Johnny adoptaba un aire de misterio.
—Ahora viene la parte extraña —continuó—. Ese cráter es un monstruo que tiene unas veinte millas de diámetro. Está cubierto perpetuamente de compactas masas de vapor. Hablé con un piloto que voló por encima hace unos años proporcionándome una descripción excelente.
—Estupendo —sonrió Doc.
—Asegura que existe otra isla, de coral, a unas cincuenta millas de la del Trueno —continuó Johnny—. Está habitada por una tribu de nativos semisalvajes. Me recomendó que utilizáramos esa isla como cuartel general.
—No es mala idea —asintió Doc.
Oliver Wording Bittman, el taxidermista, salió en busca de los nativos que guiaron a Jerome Coffern y a Kar a la isla del Trueno en la anterior expedición. Regresó meneando la cabeza.

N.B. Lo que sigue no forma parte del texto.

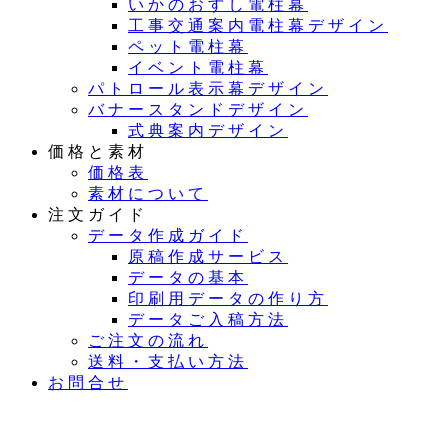
いかのおすし電柱幕
工事交通案内電柱幕デザイン
ペット電柱幕
イベント電柱幕
パトロール表示幕デザイン
バナースタンドデザイン
式典案内デザイン
価格と素材
価格表
素材について
注文ガイド
データ作成ガイド
原稿作成サービス
データの基本
印刷用データの作り方
データご入稿方法
ご注文の流れ
送料・支払い方法
お問合せ
夏季休業のお知らせ：8月11日（火）～16日（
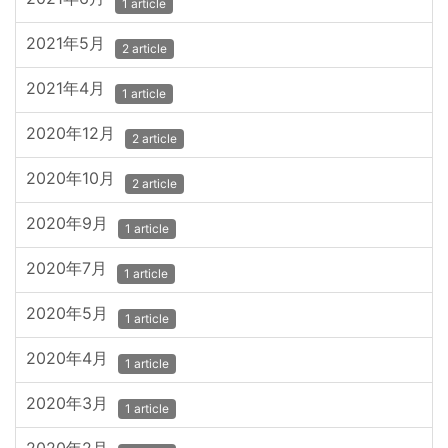
1 article
2021年5月
2 article
2021年4月
1 article
2020年12月
2 article
2020年10月
2 article
2020年9月
1 article
2020年7月
1 article
2020年5月
1 article
2020年4月
1 article
2020年3月
1 article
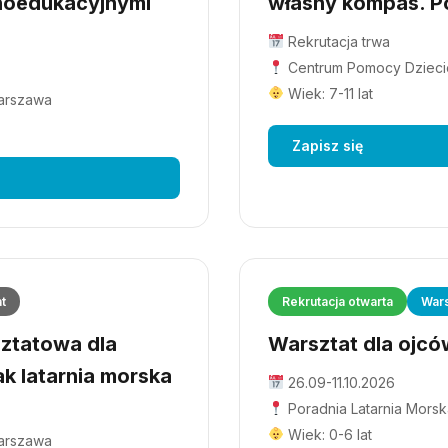
hoedukacyjnymi
własny kompas. Po
Rekrutacja trwa
Centrum Pomocy Dziecio
Wiek: 7-11 lat
Warszawa
Zapisz się
at
Rekrutacja otwarta
Wars
ztatowa dla
Warsztat dla ojców
ak latarnia morska
26.09-11.10.2026
Poradnia Latarnia Morsk
Wiek: 0-6 lat
Warszawa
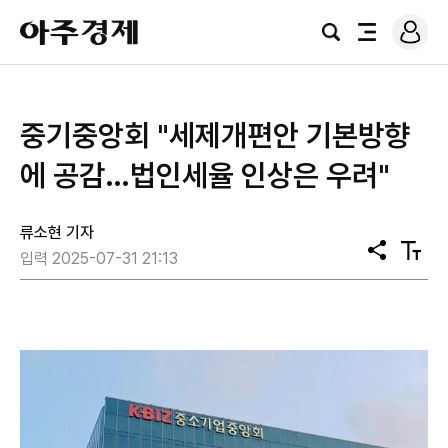
로
아
그
검
전
주
인
색
체
경
메
제
뉴
중기중앙회 "세제개편안 기본방향
에 공감…법인세율 인상은 우려"
류소현 기자
공
텍
입력 2025-07-31 21:13
유
스
트
크
기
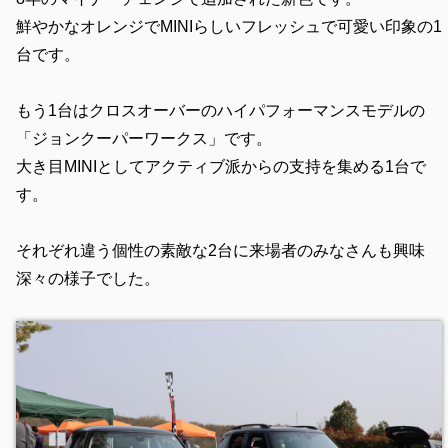
鮮やかなオレンジでMINIらしいフレッシュで可愛い印象の1
台です。
もう1台はクロスオーバーのハイパフォーマンスモデルの
「ジョンクーパーワークス」です。
大き目MINIとしてアクティブ派からの支持を集める1台で
す。
それぞれ違う個性の素敵な2台に来場者のみなさんも興味
深々の様子でした。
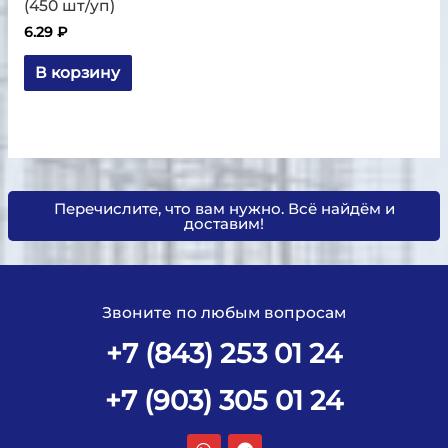
(450 шт/уп)
6.29
₽
В корзину
Перечислите, что вам нужно. Всё найдём и
доставим!
Звоните по любым вопросам
+7 (843) 253 01 24
+7 (903) 305 01 24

—Ha ocurrido una cosa horrible —murmuró con voz hueca—. Todos los que acompañaron a Jerome Coffern y a Kar desaparecieron de una manera misteriosa hace unos meses.
Los ojos de Doc chispearon. Vio en esto la mano de Kar. Aquel hombre era de una previsión diabólica. Asesinó a todos los que pudiesen dar fe de su estancia en la isla del Trueno.
—Espero que algún día pondré las manos encima de ese monstruo —gruñó Renny, con los puños crispados.
—Haremos cuanto sea posible para satisfacer su deseo —prometió Doc, en tono resuelto—. ¡Partiremos en el acto hacia la isla del Trueno!